The attempt to use a De Dion-Bouton engine in a bicycle frame in 1896 resulted in failure. But in 1897 they succeeded in creating a moto bicycle called the Motocyclette with the engine mounted on the front steering head that achieved some success.

The most significant success in moto bicycle design came in 1900 with the New Werner which used a patented frame design in which the engine is mounted at the bottom of the frame.
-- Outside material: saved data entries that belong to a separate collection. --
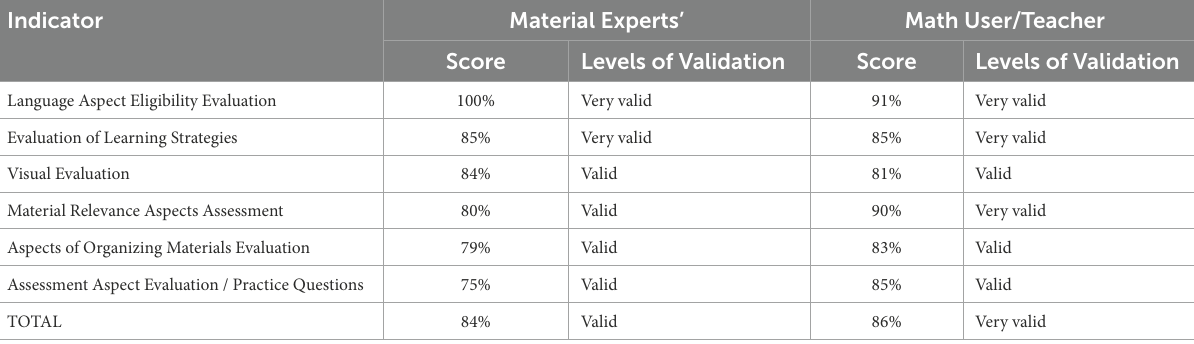
TABLE 6 Material expert and math user/teacher validation results are recapitulated.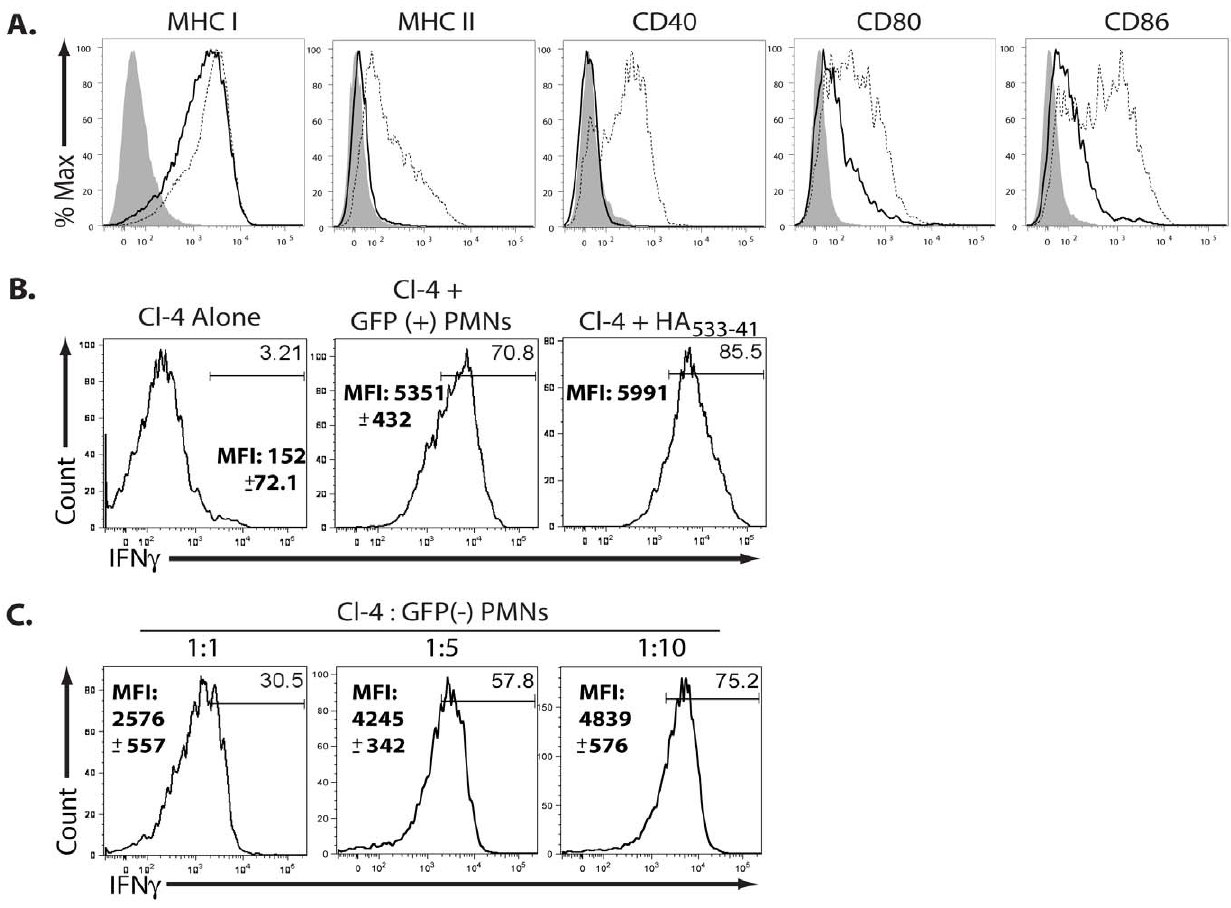
Figure 5. Neutrophils can stimulate CD8 + T cell pro-inflammatory cytokine production invitro . ( A ) BALB/c mice were infected with PR8 (0.1LD 50 ) and lungs were collected at 6 dpi. Inflammatory mononuclear cells (dashed lines) and neutrophil (solid line) MHC and co-stimulatory molecule expression is depicted. Isotype control is shaded area. Two independent experiments (n=2–4/expt). ( B–C ) BALB/c mice were infected with NS-GFP influenza virus. At 5 dpi, lung neutrophils (CD45 + , Thy 2 , Ly6G hi , Ly6C int , CD11b hi ) were sorted based on GFP expression. In parallel, 2 6 10 5 CL- 4 CD8 + Thy1.1 + were adoptively transferred into Thy1.2 + BALB/c mice and were infected with PR8 (0.1LD 50 ) the following day. At 8 dpi, lung CL-4 cells (CD45 + , Thy1.2 2 , Thy1.1 + CD4 2 ,CD8 + ) were sorted and cultured ( B ) in a 1:1 ratio with GFP + neutrophils or ( C ) in depicted effector:target ratios with GFP 2 neutrophils. ( B–C ) Cells were co-cultured for six hours in the presence of GolgiStop. Representative flow profiles depict CL-4 T cell (CD45 + CD8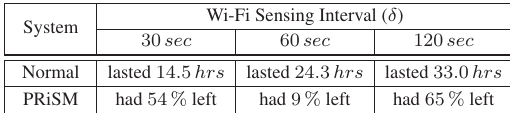
Table 5: Nexus One practical energy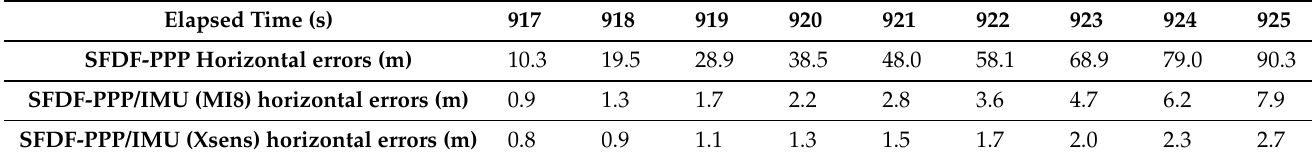
Table 8. Horizontal errors growth with different sensor fusion combinations for single- and dual- frequency PPP over Outage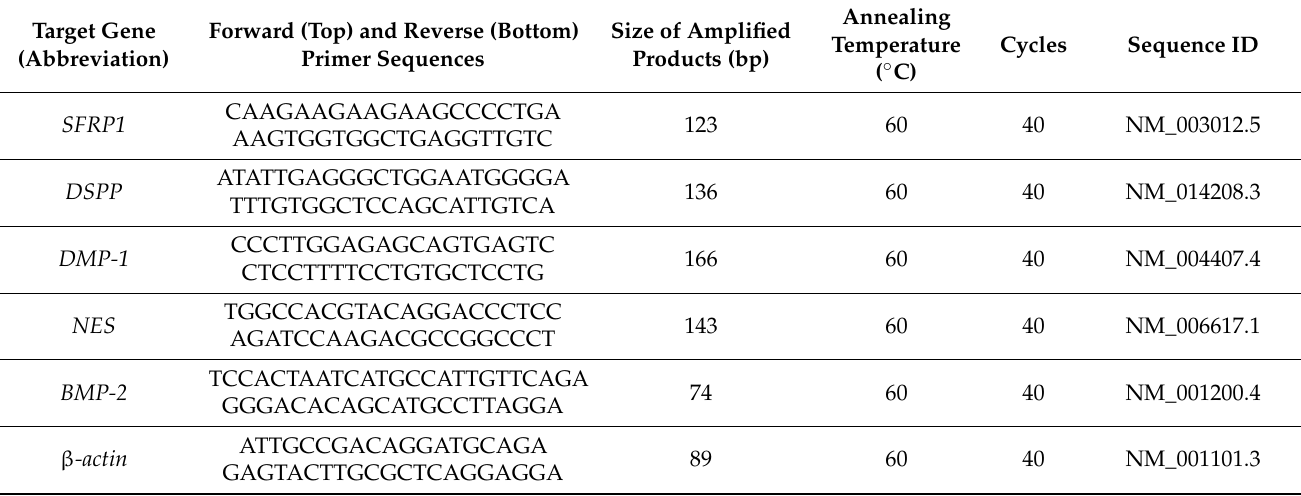
Table 2. Specific primer sequences, annealing temperature, cycle numbers, product sizes, and sequence IDs for quantitative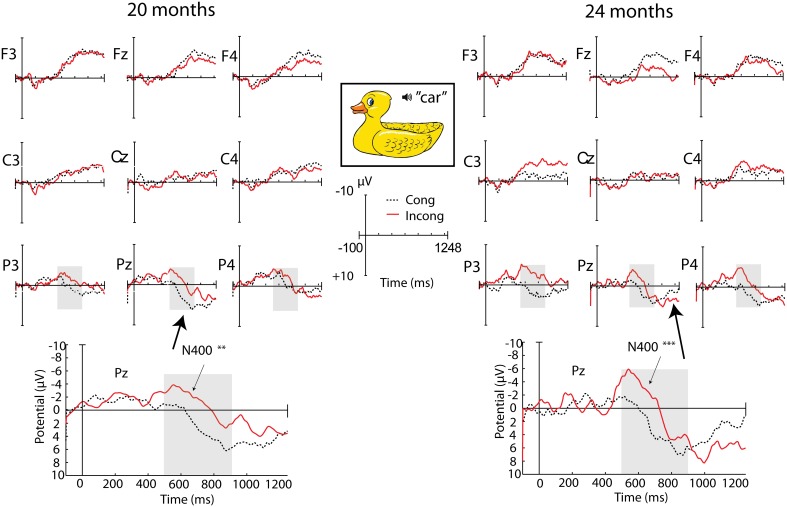
ERPs to incongruous vs. congruous words presented with regular pictures. Regions and time window with significant effect of congruity are shaded. **p < 0.03; ***p < 0.01.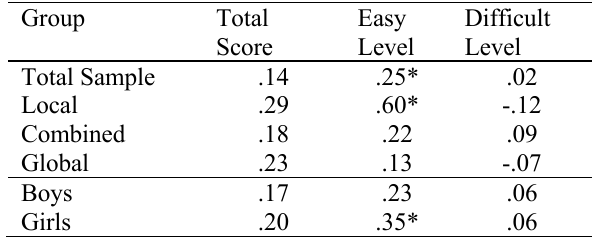
Table 2: Pearson Correlation between Accuracy in the CWMR Test and Spatial WM in the Total Sample, in Each Group of Self-Report of Strategy, and for Boys and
By this time the company was also making their own engines rather than buying them from De Dion-Bouton as had been the case previously.

Werner was also the first or one of the first to produce a moto bicycle with a two-cylinder vertical twin engine in 1903 with a capacity of 500 cc.

Werner licensed Motor Manufacturing Company in England to sell their line of motorcycles.

When both brothers died, Michel in 1905 and Eugene in 1908 the company failed.

On 13 September 1902, Alfred Nipper of Prospect Place, Weston Super Mare, was riding his 1898 Werner Motorcycle on Bristol Road, Worle, Somerset when he was reported for the following offence as written on the summons.

"Then being the driver of a certain carriage (to wit a motorcycle) on a certain highway there situate called Bristol Road unlawfully did ride the same furiously thereon so as then to endanger the lives and limbs of passengers on the said highway"

This is believed to be the first summons issued in Somerset for a motoring offence. Mr Nipper was fined seven shillings and Six pence. The summons is now in the possession of Mr Nippers great nephew Laurie Hatchard of Kingsley Cheshire.

Alfred Nipper was a photographer, but he also assisted Marconi with his radio transmissions from Weston Super Mare.